The Bertie Benefit was complete when even Joe Higgins failed to get anywhere close to savage indignation - the state from which he usually starts before getting worked up - during a question about the selloff of psychiatric hospitals.

It was one of those days in the Dáil. True, Joe Costello was dubbed "disorderly" by the Ceann Comhairle, and Mayo Independent Jerry Cowley was accused of fomenting "anarchy" in Mayo by Minister Noel Dempsey. But before anybody could send for Michael McDowell's Ranelagh Reserve to restore order, well, somehow, order just restored itself.

Mr McDowell featured indirectly in the one issue the opposition managed to become animated over: the hasty processing of the Social Welfare Bill. The house was being treated as a "rubber stamp", came the complaint. For Mr Rabbitte, the Minister for Social Welfare was taking his cue from the Minister for Justice, who saw the Dáil as a mere "irritant".

The opposition subsequently used one of its irritant powers to force a vote on the issue, obliging Mr McDowell and every available deputy to scurry into the chamber soon after.

A temporarily full house made for some giddy exchanges. The giddiest came when a grinning Bertie Ahern (it might have been a nervous grin because most of his parliamentary party was now sitting behind him again) assured Trevor Sargent that he had no plans to introduce nuclear power.

Whereupon John Gormley sensed a bluff. "You're introducing it by the back door, Taoiseach," he said, wagging his finger. "I can see it in your smile."

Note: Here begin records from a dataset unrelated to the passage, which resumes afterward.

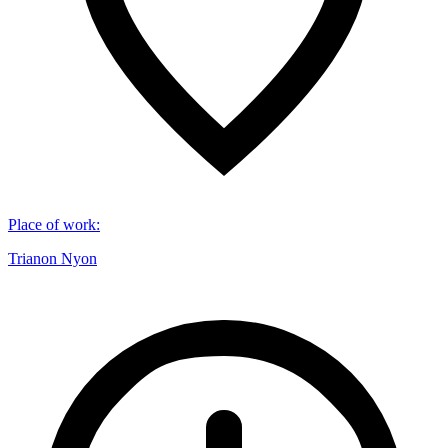
Place of work
:
Trianon Nyon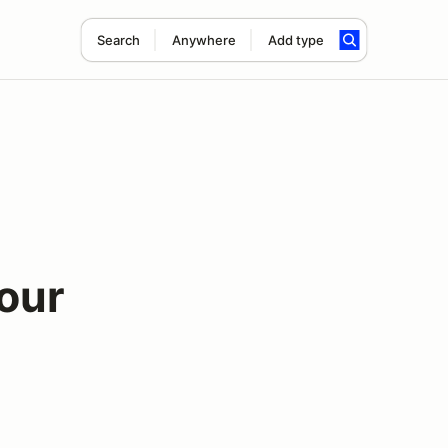
Search
Anywhere
Add type
Four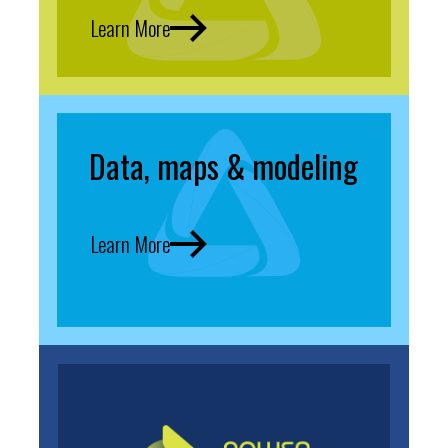
Learn More
Data, maps & modeling
Learn More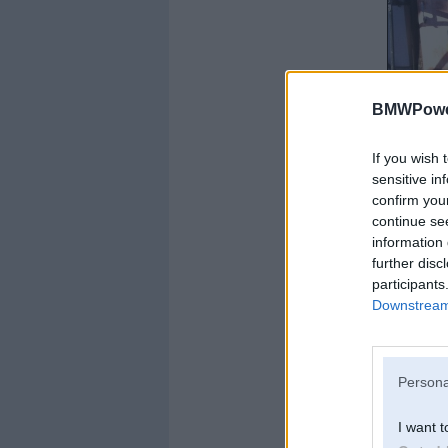
BMWPower
If you wish 
sensitive in
confirm you
continue se
information 
further disc
participants
Downstream 
Persona
I want t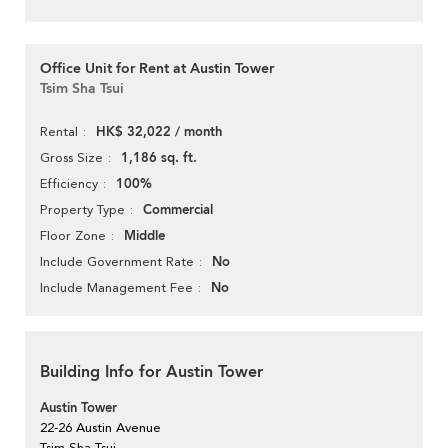
Office Unit for Rent at Austin Tower
Tsim Sha Tsui
HK$ 32,022 / month
Rental
1,186 sq. ft.
Gross Size
100%
Efficiency
Commercial
Property Type
Middle
Floor Zone
No
Include Government Rate
No
Include Management Fee
Building Info for Austin Tower
Austin Tower
22-26 Austin Avenue
Tsim Sha Tsui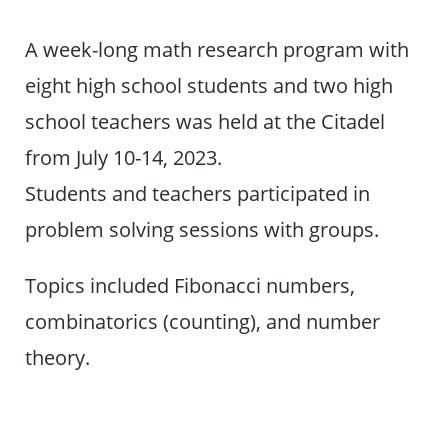
A week-long math research program with
eight high school students and two high
school teachers was held at the Citadel
from July 10-14, 2023.
Students and teachers participated in
problem solving sessions with groups.
Topics included Fibonacci numbers,
combinatorics (counting), and number
theory.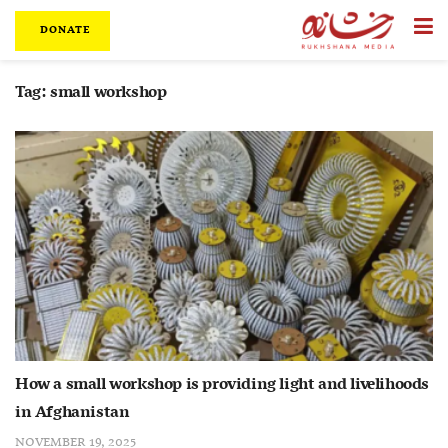
DONATE
Tag:
small workshop
How a small workshop is providing light and livelihoods
in Afghanistan
NOVEMBER 19, 2025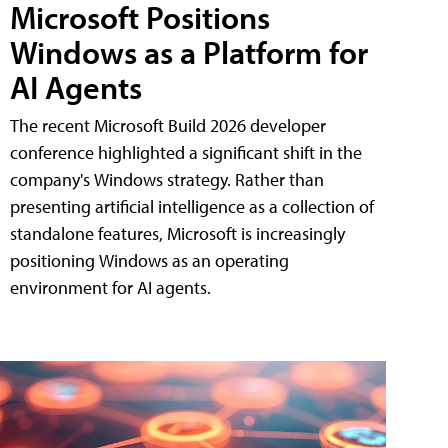
Microsoft Positions
Windows as a Platform for
AI Agents
The recent Microsoft Build 2026 developer
conference highlighted a significant shift in the
company's Windows strategy. Rather than
presenting artificial intelligence as a collection of
standalone features, Microsoft is increasingly
positioning Windows as an operating
environment for AI agents.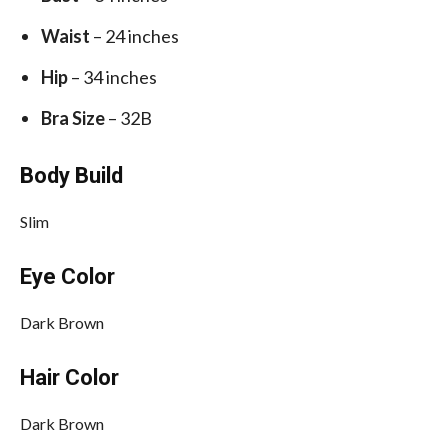
Waist
– 24 inches
Hip
– 34 inches
Bra Size
– 32B
Body Build
Slim
Eye Color
Dark Brown
Hair Color
Dark Brown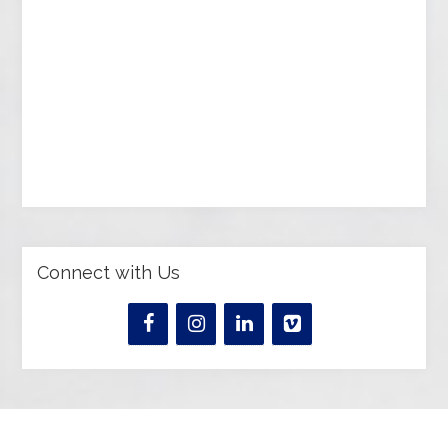
Connect with Us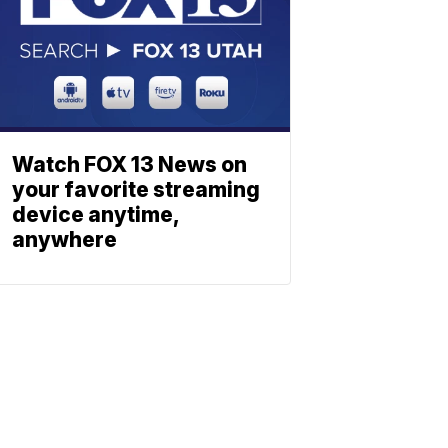
Watch FOX 13 News on
your favorite streaming
device anytime,
anywhere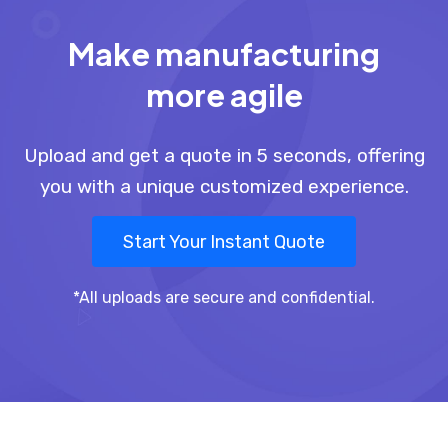
Make manufacturing
more agile
Upload and get a quote in 5 seconds, offering
you with a unique customized experience.
Start Your Instant Quote
*All uploads are secure and confidential.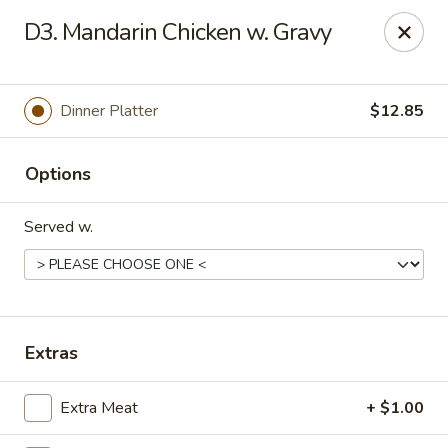
Red Star Chinese - New Orleans
D3. Mandarin Chicken w. Gravy
8330 Earhart Blvd New Orleans, LA 70118
Pick up
ASAP
Dinner Platter
$12.85
Options
Served w.
Red Star Chinese - New Orleans
Extras
11:00AM - 10:30PM
Open
Extra Meat
+ $1.00
Store info
Call us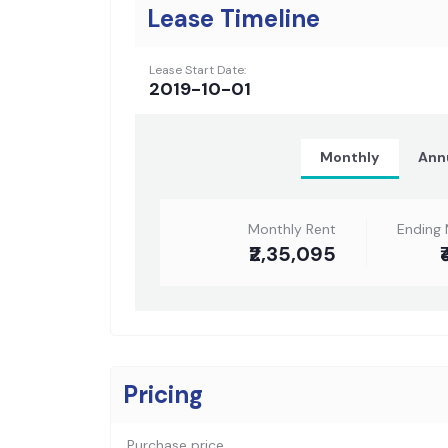
Lease Timeline
Lease Start Date:
2019-10-01
Monthly
Ann
Monthly Rent
Ending 
₹2,35,095
₹
Pricing
Purchase price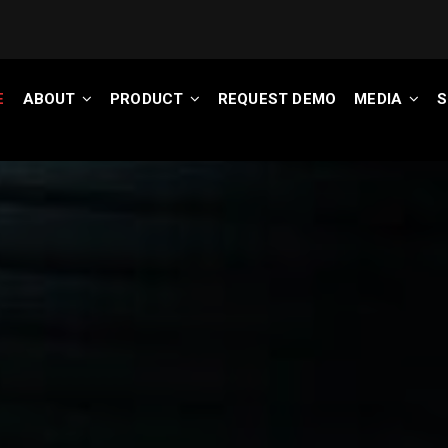
E
ABOUT
PRODUCT
REQUEST DEMO
MEDIA
S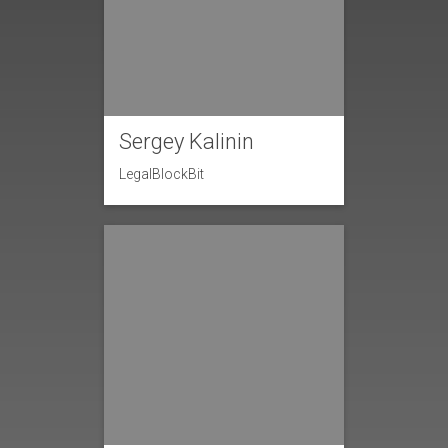
Sergey Kalinin
LegalBlockBit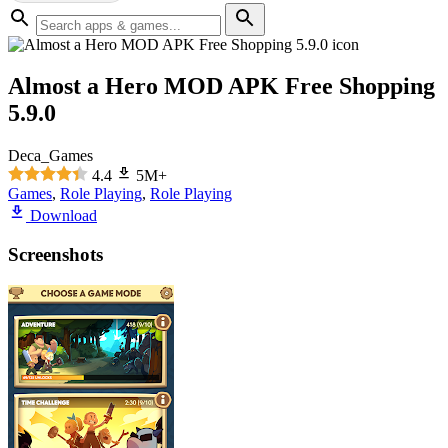
Almost a Hero MOD APK Free Shopping
5.9.0
Deca_Games
4.4
5M+
Games
,
Role Playing
,
Role Playing
Download
Screenshots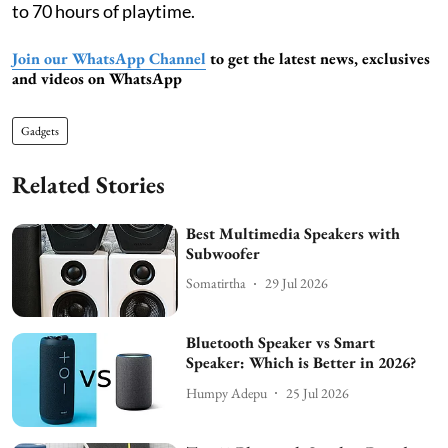
to 70 hours of playtime.
Join our WhatsApp Channel
to get the latest news, exclusives
and videos on WhatsApp
Gadgets
Related Stories
Best Multimedia Speakers with
Subwoofer
Somatirtha
29 Jul 2026
Bluetooth Speaker vs Smart
Speaker: Which is Better in 2026?
Humpy Adepu
25 Jul 2026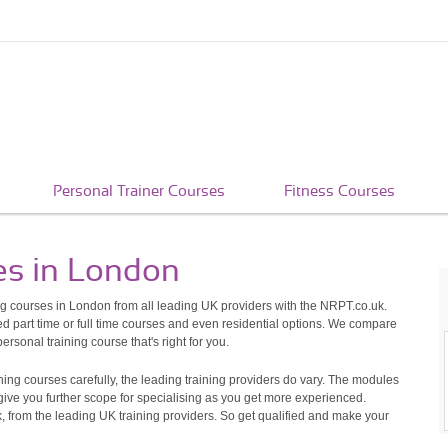
Personal Trainer Courses
Fitness Courses
es in London
ng courses in London from all leading UK providers with the NRPT.co.uk.
 part time or full time courses and even residential options. We compare
rsonal training course that's right for you.
ning courses carefully, the leading training providers do vary. The modules
 give you further scope for specialising as you get more experienced.
, from the leading UK training providers. So get qualified and make your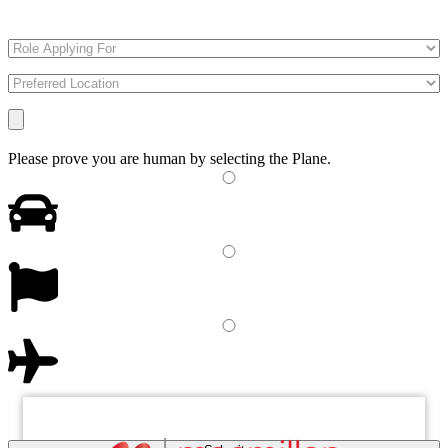
Please prove you are human by selecting the
Plane
.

As several of those behind the Taoiseach may have reflected, if Mr Gormley really could read Bertie's smiles he'd earn a fortune in consultancy fees.

But it was Minister for Sport John O'Donoghue who replied, suggesting that, in their suspicion that the Government was going nuclear, the Greens were "eternal optimists".

This in turn provoked several opposition TDs to inquire whether the Minister was worried about "nuclear-powered greyhounds", and if so was Bord na gCon conducting underground tests.

For his part, the Taoiseach just kept smiling as the benches behind him emptied again.